Diane Taheri, deputy director of the EPA’s office of external and government affairs, confirmed that the agency received the Sierra Club’s notification Wednesday and that it is under review.
“The EPA agrees that Texas air is extremely important, and we are doing everything we can to ensure that Texas air quality meets federal standards,” Taheri said.
The Sierra Club also said Texas has not enforced portions of the implementation plan being developed by the Texas Commission on Environmental Quality to help the state meet clean-air requirements.
“The state has missed deadline after deadline to submit a clean-air plan,” said Neil Carman, clean-air program director for the Lone Star Chapter of the Sierra Club. “We plan to go ahead and file the lawsuit in 60 days unless the TCEQ and the EPA adopt an aggressive clean-air plan and comply with the Clean Air Act,” he said.

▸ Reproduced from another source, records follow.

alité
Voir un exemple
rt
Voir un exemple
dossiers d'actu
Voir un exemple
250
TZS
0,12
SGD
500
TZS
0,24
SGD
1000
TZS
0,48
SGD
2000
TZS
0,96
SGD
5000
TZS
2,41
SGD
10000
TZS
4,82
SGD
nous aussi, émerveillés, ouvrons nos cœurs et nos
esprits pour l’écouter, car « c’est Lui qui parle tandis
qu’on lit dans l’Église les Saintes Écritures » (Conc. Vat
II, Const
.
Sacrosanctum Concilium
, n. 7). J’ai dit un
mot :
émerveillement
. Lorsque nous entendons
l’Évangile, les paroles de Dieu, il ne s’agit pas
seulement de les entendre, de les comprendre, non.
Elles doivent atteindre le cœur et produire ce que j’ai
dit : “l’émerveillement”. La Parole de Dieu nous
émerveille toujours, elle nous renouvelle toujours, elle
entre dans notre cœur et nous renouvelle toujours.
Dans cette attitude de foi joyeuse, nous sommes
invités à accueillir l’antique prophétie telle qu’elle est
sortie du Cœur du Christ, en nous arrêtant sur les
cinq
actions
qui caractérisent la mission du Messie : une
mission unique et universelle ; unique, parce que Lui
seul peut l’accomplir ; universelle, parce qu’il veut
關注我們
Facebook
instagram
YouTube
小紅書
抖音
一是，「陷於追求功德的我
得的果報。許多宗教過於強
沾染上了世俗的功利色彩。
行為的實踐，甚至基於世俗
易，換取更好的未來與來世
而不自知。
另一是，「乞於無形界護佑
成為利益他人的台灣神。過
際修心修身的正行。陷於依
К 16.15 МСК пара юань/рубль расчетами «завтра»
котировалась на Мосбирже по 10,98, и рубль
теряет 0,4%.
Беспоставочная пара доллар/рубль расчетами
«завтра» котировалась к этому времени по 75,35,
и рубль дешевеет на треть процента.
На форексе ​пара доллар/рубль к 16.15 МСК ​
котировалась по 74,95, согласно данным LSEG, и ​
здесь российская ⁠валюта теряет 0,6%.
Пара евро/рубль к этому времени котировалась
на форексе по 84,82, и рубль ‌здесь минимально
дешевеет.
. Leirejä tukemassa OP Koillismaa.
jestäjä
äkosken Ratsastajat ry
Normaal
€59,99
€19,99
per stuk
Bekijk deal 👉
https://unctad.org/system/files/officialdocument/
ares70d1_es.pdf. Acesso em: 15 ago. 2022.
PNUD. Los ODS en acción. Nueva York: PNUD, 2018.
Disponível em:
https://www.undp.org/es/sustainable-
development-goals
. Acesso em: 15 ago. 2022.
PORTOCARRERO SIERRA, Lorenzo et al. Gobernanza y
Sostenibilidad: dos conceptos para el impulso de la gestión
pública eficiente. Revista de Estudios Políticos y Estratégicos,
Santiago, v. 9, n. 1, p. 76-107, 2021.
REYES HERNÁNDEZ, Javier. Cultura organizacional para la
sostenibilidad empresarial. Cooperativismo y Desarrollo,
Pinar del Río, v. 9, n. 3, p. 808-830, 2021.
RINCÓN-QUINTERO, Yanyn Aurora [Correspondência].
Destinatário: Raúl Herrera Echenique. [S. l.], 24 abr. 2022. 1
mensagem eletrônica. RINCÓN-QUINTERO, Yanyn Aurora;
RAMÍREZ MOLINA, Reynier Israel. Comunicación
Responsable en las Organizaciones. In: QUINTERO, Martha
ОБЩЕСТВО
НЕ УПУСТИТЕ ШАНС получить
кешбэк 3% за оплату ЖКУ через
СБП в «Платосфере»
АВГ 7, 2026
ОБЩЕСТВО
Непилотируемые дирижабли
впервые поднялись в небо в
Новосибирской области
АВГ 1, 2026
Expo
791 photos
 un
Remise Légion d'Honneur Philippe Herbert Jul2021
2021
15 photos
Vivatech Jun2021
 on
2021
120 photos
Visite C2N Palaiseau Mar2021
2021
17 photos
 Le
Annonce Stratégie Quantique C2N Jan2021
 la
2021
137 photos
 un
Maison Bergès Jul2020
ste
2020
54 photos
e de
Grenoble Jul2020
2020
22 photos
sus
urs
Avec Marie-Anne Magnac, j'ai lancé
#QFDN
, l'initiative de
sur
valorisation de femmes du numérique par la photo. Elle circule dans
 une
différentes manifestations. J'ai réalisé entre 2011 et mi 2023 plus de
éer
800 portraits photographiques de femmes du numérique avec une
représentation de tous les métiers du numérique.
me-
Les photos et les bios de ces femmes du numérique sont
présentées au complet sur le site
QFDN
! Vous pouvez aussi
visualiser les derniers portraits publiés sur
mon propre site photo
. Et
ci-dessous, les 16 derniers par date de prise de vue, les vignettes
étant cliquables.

The Clean Air Act, signed by President George H.W. Bush in 1990, is designed to protect public health nationwide. It requires state-issued permits to set limits on production units inside plants.
The Sierra Club said Texas’ industrial polluters includes coal plants, oil refineries, chemical plants, cement kilns and gas drilling.
Carman says the state environmental agency hasn’t done enough to reduce industrial air pollution in Texas.
Mark Vickery, executive director of the commission, said Wednesday that he is proud of the state’s “tremendous strides … in cleaning up the air in Texas” and that it is working on new rules to address concerns, according to The Associated Press.
Also Wednesday, Perry, at a news conference during a visit to a Houston-area petrochemical complex, told the AP that Texas shouldn’t be threatened with a takeover of its air quality program but should be lauded for its pollution regulation.
Perry said that all of Texas’ major cities except Dallas-Fort Worth are in compliance with the EPA’s 1997 eight-hour ground-level ozone standards and that Houston met the standard for the first time last year.
“I don’t understand the federal response of coming into the state that should be the poster child, should be the model for this country,” Perry told reporters.
This report includes material from The Associated Press.